Tarefas do exercício »
1. No trecho sobre consumo e casamento, quem investigou as experiências de mulheres durante a transição liminar do casamento sob a luz da vulnerabilidade do consumidor?
2. Reproduza do trecho sobre consumo e casamento a parte que vai de "Conforme a magnitude" até "um dia perfeito.".

Trecho fornecido »
----------
Keywords: Consumer with disabilities. Consumer vulnerability. Symbolic consumption.


1 INTRODUÇÃO 

Durante toda a vida, os indivíduos vivenciam diversas mudanças de papéis e fases, as quais são marcadas por eventos de caráter performático. Os quais possuem o intuito de sinalizar tais transições e consolidar suas novas identidades diante dos demais membros da comunidade em que se está inserido (VAN GENNEP, 1977). Para sua realização são performados os ritos e rituais, que acontecem de forma intencionada, carregado de elementos, os artefatos, roteiro, os protagonistas e sua audiência (ROOK, 1985).

Conforme a magnitude do ritual na legitimação das identidades sociais e a necessidade dos elementos que o caracterizam, o consumo simbólico está presente, atribuindo motivações culturais e emocionais sobre o que será consumido, tanto nos artefatos e objetos quanto nos próprios serviços relacionados à celebração (CUPOLLIO; CASOTTI; CAMPOS, 2013). 

Carvalho e Pereira (2014) investigaram sobre as experiências de mulheres durante a transição liminar do casamento sob a luz da vulnerabilidade do consumidor. Assim, a da vulnerabilidade se concentra estado individual (BAKER; GENTRY; RITTENBURG2005), que, durante a transição de noiva para esposa, as consumidoras podem se encontrar em uma relação de descontrole em suas interações com o mercado, devido às expectativas de um dia perfeito. 

Outro público frequentemente abordado em estudos de vulnerabilidade é o consumidor com deficiência. Na maioria dessas pesquisas, a problemática é tratada a partir das características individuais da pessoa com deficiência, em consideração à acessibilidade, e as questões sociais que envolvem aspectos como, discriminação e falta de representatividade (BENJAMIN et al., 2021; BASU et al., 2023). 

Assim, percebe-se a necessidade de pesquisas voltadas às experiências de consumo das pessoas com deficiência e que essas experiências compõem os rituais, através do consumo ritualístico, surge a questão norteadora da presente pesquisa, como as consumidoras com deficiência física vivenciam o consumo relativo ao processo ritualístico do casamento?

 Esse questionamento é feito seguindo a concepção de que, as noivas podem se encontrar em um estado de vulnerabilidade pela transição de papel social e por já se ter uma compreensão das pessoas com deficiência enquanto consumidoras potencialmente vulneráveis. Dessa forma, a presente pesquisa buscou compreender como mulheres com deficiência física vivenciam o processo ritualístico do casamento sob a perspectiva da vulnerabilidade do consumidor. 

Além da presente seção, o artigo se divide em: referencial teórico, procedimentos metodológicos, análise dos resultados e as considerações finais.
----------
Dados disponíveis »

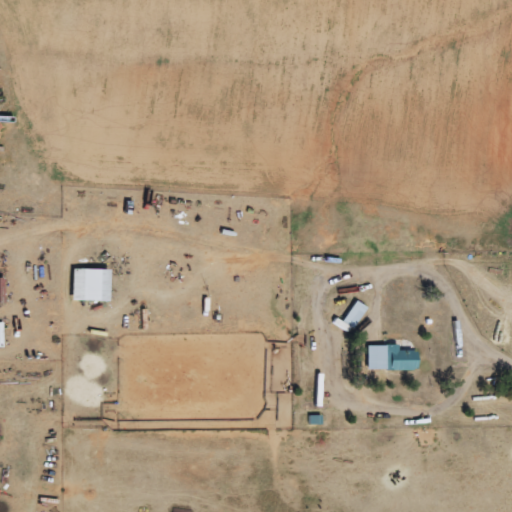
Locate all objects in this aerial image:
building: (86, 286)
building: (351, 315)
building: (387, 359)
----------
Respostas »
1. Carvalho e Pereira (2014).

2.
Conforme a magnitude do ritual na legitimação das identidades sociais e a necessidade dos elementos que o caracterizam, o consumo simbólico está presente, atribuindo motivações culturais e emocionais sobre o que será consumido, tanto nos artefatos e objetos quanto nos próprios serviços relacionados à celebração (CUPOLLIO; CASOTTI; CAMPOS, 2013). 

Carvalho e Pereira (2014) investigaram sobre as experiências de mulheres durante a transição liminar do casamento sob a luz da vulnerabilidade do consumidor. Assim, a da vulnerabilidade se concentra estado individual (BAKER; GENTRY; RITTENBURG2005), que, durante a transição de noiva para esposa, as consumidoras podem se encontrar em uma relação de descontrole em suas interações com o mercado, devido às expectativas de um dia perfeito.